*** Input for this task ***
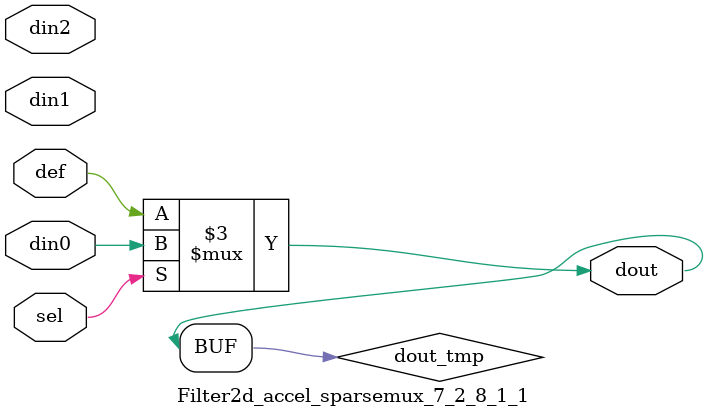
<source format=v>
`timescale 1ns / 1ps

module Filter2d_accel_sparsemux_7_2_8_1_1 (din0,din1,din2,def,sel,dout);

parameter din0_WIDTH = 1;

parameter din1_WIDTH = 1;

parameter din2_WIDTH = 1;

parameter def_WIDTH = 1;
parameter sel_WIDTH = 1;
parameter dout_WIDTH = 1;

parameter [sel_WIDTH-1:0] CASE0 = 1;

parameter [sel_WIDTH-1:0] CASE1 = 1;

parameter [sel_WIDTH-1:0] CASE2 = 1;

parameter ID = 1;
parameter NUM_STAGE = 1;



input [din0_WIDTH-1:0] din0;

input [din1_WIDTH-1:0] din1;

input [din2_WIDTH-1:0] din2;

input [def_WIDTH-1:0] def;
input [sel_WIDTH-1:0] sel;

output [dout_WIDTH-1:0] dout;



reg [dout_WIDTH-1:0] dout_tmp;

always @ (*) begin
case (sel)
    
    CASE0 : dout_tmp = din0;
    
    CASE1 : dout_tmp = din1;
    
    CASE2 : dout_tmp = din2;
    
    default : dout_tmp = def;
endcase
end


assign dout = dout_tmp;



endmodule

</source>
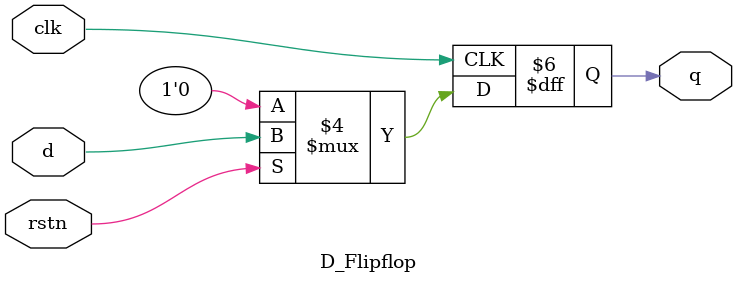
<source format=v>
module D_Flipflop(d,rstn,clk,q);
parameter WIDTH=1;
input [WIDTH-1:0] d;
input rstn,clk;
output reg [WIDTH-1:0] q;
    always @(posedge clk) begin
	    if (~rstn) 
	        q<=0;	
	    else  
	        q<=d;	
    end
endmodule
</source>
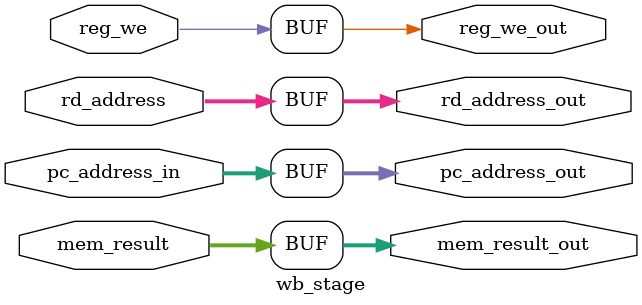
<source format=sv>
module wb_stage (
    // Inputs from MEM stage
    input  logic [31:0] mem_result,
    input  logic [4:0]  rd_address,
    input  logic        reg_we,

    // Outputs to the register file
    output logic [31:0] mem_result_out,
    output logic [4:0]  rd_address_out,
    output logic        reg_we_out,

    input  logic [31:0] pc_address_in, // 输入的PC地址
    output logic [31:0] pc_address_out // 输出的PC地址
);
    assign mem_result_out = mem_result;
    assign rd_address_out = rd_address;
    assign reg_we_out = reg_we;
    assign pc_address_out = pc_address_in;
endmodule

</source>
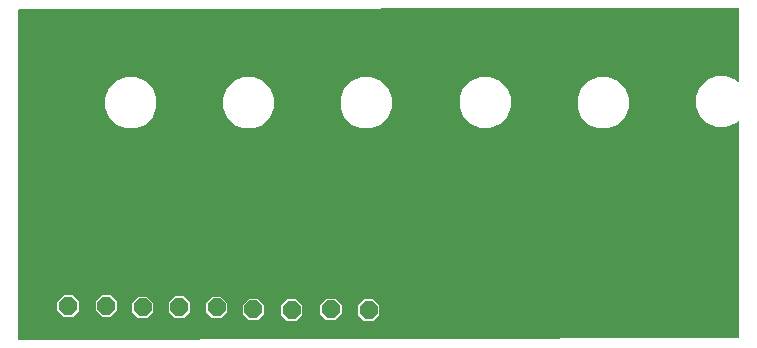
<source format=gbr>
G04 EAGLE Gerber RS-274X export*
G75*
%MOMM*%
%FSLAX34Y34*%
%LPD*%
%INBottom Copper*%
%IPPOS*%
%AMOC8*
5,1,8,0,0,1.08239X$1,22.5*%
G01*
%ADD10P,1.649562X8X22.500000*%
%ADD11C,0.756400*%

G36*
X600079Y11242D02*
X600079Y11242D01*
X600098Y11245D01*
X600117Y11243D01*
X600219Y11265D01*
X600322Y11282D01*
X600339Y11291D01*
X600358Y11295D01*
X600447Y11348D01*
X600539Y11397D01*
X600552Y11411D01*
X600569Y11421D01*
X600637Y11500D01*
X600708Y11576D01*
X600716Y11593D01*
X600729Y11608D01*
X600768Y11705D01*
X600811Y11799D01*
X600814Y11818D01*
X600821Y11836D01*
X600839Y12003D01*
X600839Y194569D01*
X600828Y194639D01*
X600826Y194711D01*
X600808Y194760D01*
X600800Y194811D01*
X600766Y194875D01*
X600741Y194942D01*
X600709Y194983D01*
X600684Y195029D01*
X600632Y195078D01*
X600588Y195134D01*
X600544Y195162D01*
X600506Y195198D01*
X600441Y195228D01*
X600381Y195267D01*
X600330Y195280D01*
X600283Y195302D01*
X600212Y195310D01*
X600142Y195327D01*
X600090Y195323D01*
X600039Y195329D01*
X599968Y195314D01*
X599897Y195308D01*
X599849Y195288D01*
X599798Y195277D01*
X599737Y195240D01*
X599671Y195212D01*
X599615Y195167D01*
X599587Y195150D01*
X599572Y195133D01*
X599540Y195107D01*
X597870Y193437D01*
X589909Y190139D01*
X581291Y190139D01*
X573330Y193437D01*
X567237Y199530D01*
X563939Y207491D01*
X563939Y216109D01*
X567237Y224070D01*
X573330Y230163D01*
X581291Y233461D01*
X589909Y233461D01*
X597870Y230163D01*
X599540Y228493D01*
X599598Y228451D01*
X599650Y228402D01*
X599697Y228380D01*
X599739Y228350D01*
X599808Y228329D01*
X599873Y228298D01*
X599925Y228293D01*
X599975Y228277D01*
X600046Y228279D01*
X600117Y228271D01*
X600168Y228282D01*
X600220Y228284D01*
X600288Y228308D01*
X600358Y228323D01*
X600403Y228350D01*
X600451Y228368D01*
X600507Y228413D01*
X600569Y228450D01*
X600603Y228489D01*
X600643Y228522D01*
X600682Y228582D01*
X600729Y228637D01*
X600748Y228685D01*
X600776Y228729D01*
X600794Y228798D01*
X600821Y228865D01*
X600829Y228936D01*
X600837Y228967D01*
X600835Y228991D01*
X600839Y229031D01*
X600839Y290159D01*
X600836Y290179D01*
X600838Y290200D01*
X600816Y290300D01*
X600800Y290402D01*
X600790Y290420D01*
X600785Y290440D01*
X600732Y290529D01*
X600684Y290619D01*
X600670Y290633D01*
X600659Y290651D01*
X600581Y290718D01*
X600506Y290788D01*
X600487Y290797D01*
X600472Y290811D01*
X600376Y290849D01*
X600283Y290892D01*
X600263Y290894D01*
X600243Y290902D01*
X600077Y290920D01*
X-9079Y289858D01*
X-9098Y289855D01*
X-9117Y289857D01*
X-9219Y289835D01*
X-9322Y289818D01*
X-9339Y289809D01*
X-9358Y289805D01*
X-9447Y289752D01*
X-9539Y289703D01*
X-9552Y289689D01*
X-9569Y289679D01*
X-9637Y289600D01*
X-9708Y289524D01*
X-9716Y289507D01*
X-9729Y289492D01*
X-9768Y289395D01*
X-9811Y289301D01*
X-9814Y289282D01*
X-9821Y289264D01*
X-9839Y289097D01*
X-9839Y10941D01*
X-9836Y10921D01*
X-9838Y10900D01*
X-9816Y10800D01*
X-9800Y10698D01*
X-9790Y10680D01*
X-9785Y10660D01*
X-9732Y10571D01*
X-9684Y10481D01*
X-9670Y10467D01*
X-9659Y10449D01*
X-9581Y10382D01*
X-9506Y10312D01*
X-9487Y10303D01*
X-9472Y10289D01*
X-9376Y10251D01*
X-9283Y10208D01*
X-9263Y10206D01*
X-9243Y10198D01*
X-9077Y10180D01*
X600079Y11242D01*
G37*
%LPC*%
G36*
X381291Y189539D02*
X381291Y189539D01*
X373330Y192837D01*
X367237Y198930D01*
X363939Y206891D01*
X363939Y215509D01*
X367237Y223470D01*
X373330Y229563D01*
X381291Y232861D01*
X389909Y232861D01*
X397870Y229563D01*
X403963Y223470D01*
X407261Y215509D01*
X407261Y206891D01*
X403963Y198930D01*
X397870Y192837D01*
X389909Y189539D01*
X381291Y189539D01*
G37*
%LPD*%
%LPC*%
G36*
X481191Y189039D02*
X481191Y189039D01*
X473230Y192337D01*
X467137Y198430D01*
X463839Y206391D01*
X463839Y215009D01*
X467137Y222970D01*
X473230Y229063D01*
X481191Y232361D01*
X489809Y232361D01*
X497770Y229063D01*
X503863Y222970D01*
X507161Y215009D01*
X507161Y206391D01*
X503863Y198430D01*
X497770Y192337D01*
X489809Y189039D01*
X481191Y189039D01*
G37*
%LPD*%
%LPC*%
G36*
X280591Y189039D02*
X280591Y189039D01*
X272630Y192337D01*
X266537Y198430D01*
X263239Y206391D01*
X263239Y215009D01*
X266537Y222970D01*
X272630Y229063D01*
X280591Y232361D01*
X289209Y232361D01*
X297170Y229063D01*
X303263Y222970D01*
X306561Y215009D01*
X306561Y206391D01*
X303263Y198430D01*
X297170Y192337D01*
X289209Y189039D01*
X280591Y189039D01*
G37*
%LPD*%
%LPC*%
G36*
X180991Y189039D02*
X180991Y189039D01*
X173030Y192337D01*
X166937Y198430D01*
X163639Y206391D01*
X163639Y215009D01*
X166937Y222970D01*
X173030Y229063D01*
X180991Y232361D01*
X189609Y232361D01*
X197570Y229063D01*
X203663Y222970D01*
X206961Y215009D01*
X206961Y206391D01*
X203663Y198430D01*
X197570Y192337D01*
X189609Y189039D01*
X180991Y189039D01*
G37*
%LPD*%
%LPC*%
G36*
X81391Y189039D02*
X81391Y189039D01*
X73430Y192337D01*
X67337Y198430D01*
X64039Y206391D01*
X64039Y215009D01*
X67337Y222970D01*
X73430Y229063D01*
X81391Y232361D01*
X90009Y232361D01*
X97970Y229063D01*
X104063Y222970D01*
X107361Y215009D01*
X107361Y206391D01*
X104063Y198430D01*
X97970Y192337D01*
X90009Y189039D01*
X81391Y189039D01*
G37*
%LPD*%
%LPC*%
G36*
X61112Y29555D02*
X61112Y29555D01*
X55755Y34912D01*
X55755Y42488D01*
X61112Y47845D01*
X68688Y47845D01*
X74045Y42488D01*
X74045Y34912D01*
X68688Y29555D01*
X61112Y29555D01*
G37*
%LPD*%
%LPC*%
G36*
X28812Y29355D02*
X28812Y29355D01*
X23455Y34712D01*
X23455Y42288D01*
X28812Y47645D01*
X36388Y47645D01*
X41745Y42288D01*
X41745Y34712D01*
X36388Y29355D01*
X28812Y29355D01*
G37*
%LPD*%
%LPC*%
G36*
X122912Y28655D02*
X122912Y28655D01*
X117555Y34012D01*
X117555Y41588D01*
X122912Y46945D01*
X130488Y46945D01*
X135845Y41588D01*
X135845Y34012D01*
X130488Y28655D01*
X122912Y28655D01*
G37*
%LPD*%
%LPC*%
G36*
X154412Y28455D02*
X154412Y28455D01*
X149055Y33812D01*
X149055Y41388D01*
X154412Y46745D01*
X161988Y46745D01*
X167345Y41388D01*
X167345Y33812D01*
X161988Y28455D01*
X154412Y28455D01*
G37*
%LPD*%
%LPC*%
G36*
X91912Y28355D02*
X91912Y28355D01*
X86555Y33712D01*
X86555Y41288D01*
X91912Y46645D01*
X99488Y46645D01*
X104845Y41288D01*
X104845Y33712D01*
X99488Y28355D01*
X91912Y28355D01*
G37*
%LPD*%
%LPC*%
G36*
X251312Y26755D02*
X251312Y26755D01*
X245955Y32112D01*
X245955Y39688D01*
X251312Y45045D01*
X258888Y45045D01*
X264245Y39688D01*
X264245Y32112D01*
X258888Y26755D01*
X251312Y26755D01*
G37*
%LPD*%
%LPC*%
G36*
X185612Y26755D02*
X185612Y26755D01*
X180255Y32112D01*
X180255Y39688D01*
X185612Y45045D01*
X193188Y45045D01*
X198545Y39688D01*
X198545Y32112D01*
X193188Y26755D01*
X185612Y26755D01*
G37*
%LPD*%
%LPC*%
G36*
X217912Y26155D02*
X217912Y26155D01*
X212555Y31512D01*
X212555Y39088D01*
X217912Y44445D01*
X225488Y44445D01*
X230845Y39088D01*
X230845Y31512D01*
X225488Y26155D01*
X217912Y26155D01*
G37*
%LPD*%
%LPC*%
G36*
X283112Y25955D02*
X283112Y25955D01*
X277755Y31312D01*
X277755Y38888D01*
X283112Y44245D01*
X290688Y44245D01*
X296045Y38888D01*
X296045Y31312D01*
X290688Y25955D01*
X283112Y25955D01*
G37*
%LPD*%
D10*
X32600Y38500D03*
X158200Y37600D03*
X126700Y37800D03*
X95700Y37500D03*
X64900Y38700D03*
X286900Y35100D03*
X189400Y35900D03*
X221700Y35300D03*
X255100Y35900D03*
D11*
X153600Y138100D03*
X-1800Y203200D03*
X11000Y277300D03*
X67800Y277400D03*
X184900Y254100D03*
X288800Y254100D03*
X385400Y253200D03*
X444300Y276200D03*
X516000Y277100D03*
X506800Y162900D03*
X279600Y146400D03*
X549100Y53400D03*
M02*

</source>
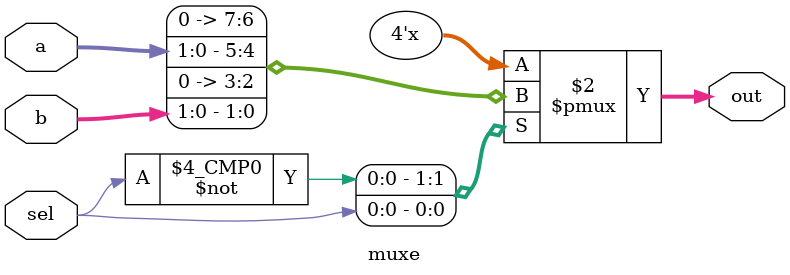
<source format=v>
`timescale 1ns / 1ps


module muxe(a,b,sel,out); 
    input  sel;   // select line
    input  [1:0] a;  // e1
    input  [1:0] b;  //e2  
    output reg[3:0] out;  //output



always @( a or b or sel) begin
    case (sel)
        0: out <= a;
        1: out <= b;
    endcase
end

endmodule  
</source>
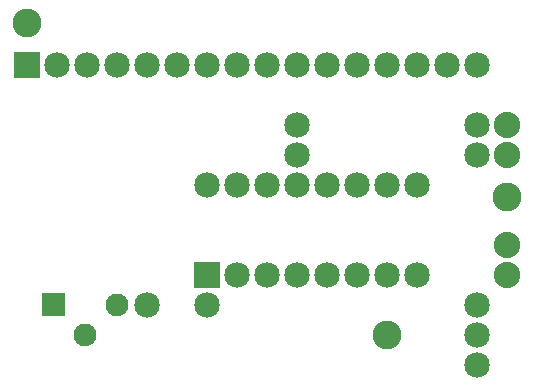
<source format=gbs>
G04 MADE WITH FRITZING*
G04 WWW.FRITZING.ORG*
G04 SINGLE SIDED*
G04 HOLES NOT PLATED*
G04 CONTOUR ON CENTER OF CONTOUR VECTOR*
%ASAXBY*%
%FSLAX23Y23*%
%MOIN*%
%OFA0B0*%
%SFA1.0B1.0*%
%ADD10C,0.085000*%
%ADD11C,0.088000*%
%ADD12C,0.076000*%
%ADD13C,0.096614*%
%ADD14R,0.085000X0.085000*%
%ADD15R,0.001000X0.001000*%
%LNMASK0*%
G90*
G70*
G54D10*
X1009Y918D03*
X1609Y918D03*
X1009Y818D03*
X1609Y818D03*
X509Y318D03*
X709Y318D03*
X1609Y118D03*
X1609Y218D03*
X1609Y318D03*
G54D11*
X1709Y518D03*
X1709Y418D03*
G54D10*
X708Y419D03*
X708Y719D03*
X808Y419D03*
X808Y719D03*
X908Y419D03*
X908Y719D03*
X1008Y419D03*
X1008Y719D03*
X1108Y419D03*
X1108Y719D03*
X1208Y419D03*
X1208Y719D03*
X1308Y419D03*
X1308Y719D03*
X1408Y419D03*
X1408Y719D03*
G54D11*
X1709Y918D03*
X1709Y818D03*
G54D10*
X109Y1118D03*
X209Y1118D03*
X309Y1118D03*
X409Y1118D03*
X509Y1118D03*
X609Y1118D03*
X709Y1118D03*
X809Y1118D03*
X909Y1118D03*
X1009Y1118D03*
X1109Y1118D03*
X1209Y1118D03*
X1309Y1118D03*
X1409Y1118D03*
X1509Y1118D03*
X1609Y1118D03*
G54D12*
X197Y318D03*
X303Y218D03*
X409Y318D03*
X197Y318D03*
X303Y218D03*
X409Y318D03*
G54D13*
X109Y1257D03*
X1709Y679D03*
X1309Y218D03*
G54D14*
X708Y419D03*
X108Y1118D03*
G54D15*
X158Y357D02*
X233Y357D01*
X158Y356D02*
X233Y356D01*
X158Y355D02*
X233Y355D01*
X158Y354D02*
X233Y354D01*
X158Y353D02*
X233Y353D01*
X158Y352D02*
X233Y352D01*
X158Y351D02*
X233Y351D01*
X158Y350D02*
X233Y350D01*
X158Y349D02*
X233Y349D01*
X158Y348D02*
X233Y348D01*
X158Y347D02*
X233Y347D01*
X158Y346D02*
X233Y346D01*
X158Y345D02*
X233Y345D01*
X158Y344D02*
X233Y344D01*
X158Y343D02*
X233Y343D01*
X158Y342D02*
X233Y342D01*
X158Y341D02*
X233Y341D01*
X158Y340D02*
X233Y340D01*
X158Y339D02*
X233Y339D01*
X158Y338D02*
X233Y338D01*
X158Y337D02*
X233Y337D01*
X158Y336D02*
X233Y336D01*
X158Y335D02*
X233Y335D01*
X158Y334D02*
X233Y334D01*
X158Y333D02*
X233Y333D01*
X158Y332D02*
X233Y332D01*
X158Y331D02*
X233Y331D01*
X158Y330D02*
X233Y330D01*
X158Y329D02*
X233Y329D01*
X158Y328D02*
X191Y328D01*
X201Y328D02*
X233Y328D01*
X158Y327D02*
X190Y327D01*
X202Y327D02*
X233Y327D01*
X158Y326D02*
X189Y326D01*
X203Y326D02*
X233Y326D01*
X158Y325D02*
X188Y325D01*
X204Y325D02*
X233Y325D01*
X158Y324D02*
X187Y324D01*
X205Y324D02*
X233Y324D01*
X158Y323D02*
X187Y323D01*
X205Y323D02*
X233Y323D01*
X158Y322D02*
X186Y322D01*
X206Y322D02*
X233Y322D01*
X158Y321D02*
X186Y321D01*
X206Y321D02*
X233Y321D01*
X158Y320D02*
X186Y320D01*
X206Y320D02*
X233Y320D01*
X158Y319D02*
X186Y319D01*
X206Y319D02*
X233Y319D01*
X158Y318D02*
X186Y318D01*
X206Y318D02*
X233Y318D01*
X158Y317D02*
X186Y317D01*
X206Y317D02*
X233Y317D01*
X158Y316D02*
X187Y316D01*
X205Y316D02*
X233Y316D01*
X158Y315D02*
X187Y315D01*
X205Y315D02*
X233Y315D01*
X158Y314D02*
X188Y314D01*
X204Y314D02*
X233Y314D01*
X158Y313D02*
X189Y313D01*
X203Y313D02*
X233Y313D01*
X158Y312D02*
X190Y312D01*
X202Y312D02*
X233Y312D01*
X158Y311D02*
X191Y311D01*
X201Y311D02*
X233Y311D01*
X158Y310D02*
X195Y310D01*
X197Y310D02*
X233Y310D01*
X158Y309D02*
X233Y309D01*
X158Y308D02*
X233Y308D01*
X158Y307D02*
X233Y307D01*
X158Y306D02*
X233Y306D01*
X158Y305D02*
X233Y305D01*
X158Y304D02*
X233Y304D01*
X158Y303D02*
X233Y303D01*
X158Y302D02*
X233Y302D01*
X158Y301D02*
X233Y301D01*
X158Y300D02*
X233Y300D01*
X158Y299D02*
X233Y299D01*
X158Y298D02*
X233Y298D01*
X158Y297D02*
X233Y297D01*
X158Y296D02*
X233Y296D01*
X158Y295D02*
X233Y295D01*
X158Y294D02*
X233Y294D01*
X158Y293D02*
X233Y293D01*
X158Y292D02*
X233Y292D01*
X158Y291D02*
X233Y291D01*
X158Y290D02*
X233Y290D01*
X158Y289D02*
X233Y289D01*
X158Y288D02*
X233Y288D01*
X158Y287D02*
X233Y287D01*
X158Y286D02*
X233Y286D01*
X158Y285D02*
X233Y285D01*
X158Y284D02*
X233Y284D01*
X158Y283D02*
X233Y283D01*
X158Y282D02*
X233Y282D01*
D02*
G04 End of Mask0*
M02*
</source>
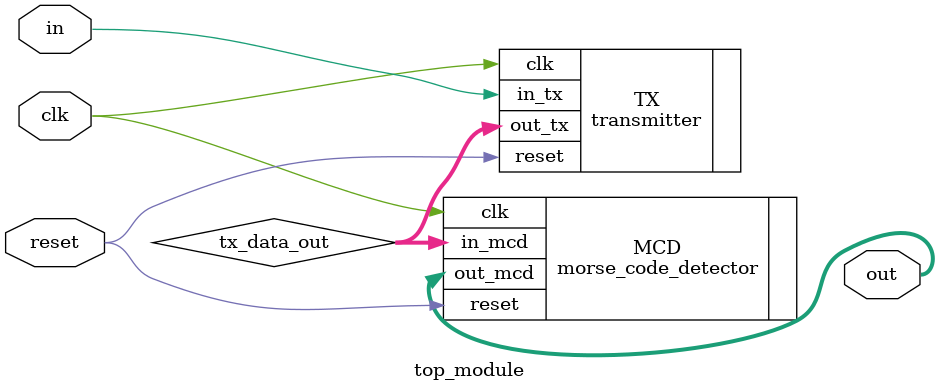
<source format=v>
module top_module(
input in, clk, reset,
output [6:0] out
);
wire [1:0] tx_data_out;
// instentiation of transmitter
transmitter TX (
.clk(clk),
.reset(reset),
.in_tx(in),
.out_tx(tx_data_out)
);

// instentiation of morse code detector
morse_code_detector MCD (
.clk(clk),
.reset(reset),
.in_mcd(tx_data_out),
.out_mcd(out)
);
endmodule
</source>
***
_Task directions_.
Write out only the lines that run from the line containing "X233Y345D01*" through the line containing "X233Y309D01*", both included, exactly as they appear above.

_Output_.
X233Y345D01*
X158Y344D02*
X233Y344D01*
X158Y343D02*
X233Y343D01*
X158Y342D02*
X233Y342D01*
X158Y341D02*
X233Y341D01*
X158Y340D02*
X233Y340D01*
X158Y339D02*
X233Y339D01*
X158Y338D02*
X233Y338D01*
X158Y337D02*
X233Y337D01*
X158Y336D02*
X233Y336D01*
X158Y335D02*
X233Y335D01*
X158Y334D02*
X233Y334D01*
X158Y333D02*
X233Y333D01*
X158Y332D02*
X233Y332D01*
X158Y331D02*
X233Y331D01*
X158Y330D02*
X233Y330D01*
X158Y329D02*
X233Y329D01*
X158Y328D02*
X191Y328D01*
X201Y328D02*
X233Y328D01*
X158Y327D02*
X190Y327D01*
X202Y327D02*
X233Y327D01*
X158Y326D02*
X189Y326D01*
X203Y326D02*
X233Y326D01*
X158Y325D02*
X188Y325D01*
X204Y325D02*
X233Y325D01*
X158Y324D02*
X187Y324D01*
X205Y324D02*
X233Y324D01*
X158Y323D02*
X187Y323D01*
X205Y323D02*
X233Y323D01*
X158Y322D02*
X186Y322D01*
X206Y322D02*
X233Y322D01*
X158Y321D02*
X186Y321D01*
X206Y321D02*
X233Y321D01*
X158Y320D02*
X186Y320D01*
X206Y320D02*
X233Y320D01*
X158Y319D02*
X186Y319D01*
X206Y319D02*
X233Y319D01*
X158Y318D02*
X186Y318D01*
X206Y318D02*
X233Y318D01*
X158Y317D02*
X186Y317D01*
X206Y317D02*
X233Y317D01*
X158Y316D02*
X187Y316D01*
X205Y316D02*
X233Y316D01*
X158Y315D02*
X187Y315D01*
X205Y315D02*
X233Y315D01*
X158Y314D02*
X188Y314D01*
X204Y314D02*
X233Y314D01*
X158Y313D02*
X189Y313D01*
X203Y313D02*
X233Y313D01*
X158Y312D02*
X190Y312D01*
X202Y312D02*
X233Y312D01*
X158Y311D02*
X191Y311D01*
X201Y311D02*
X233Y311D01*
X158Y310D02*
X195Y310D01*
X197Y310D02*
X233Y310D01*
X158Y309D02*
X233Y309D01*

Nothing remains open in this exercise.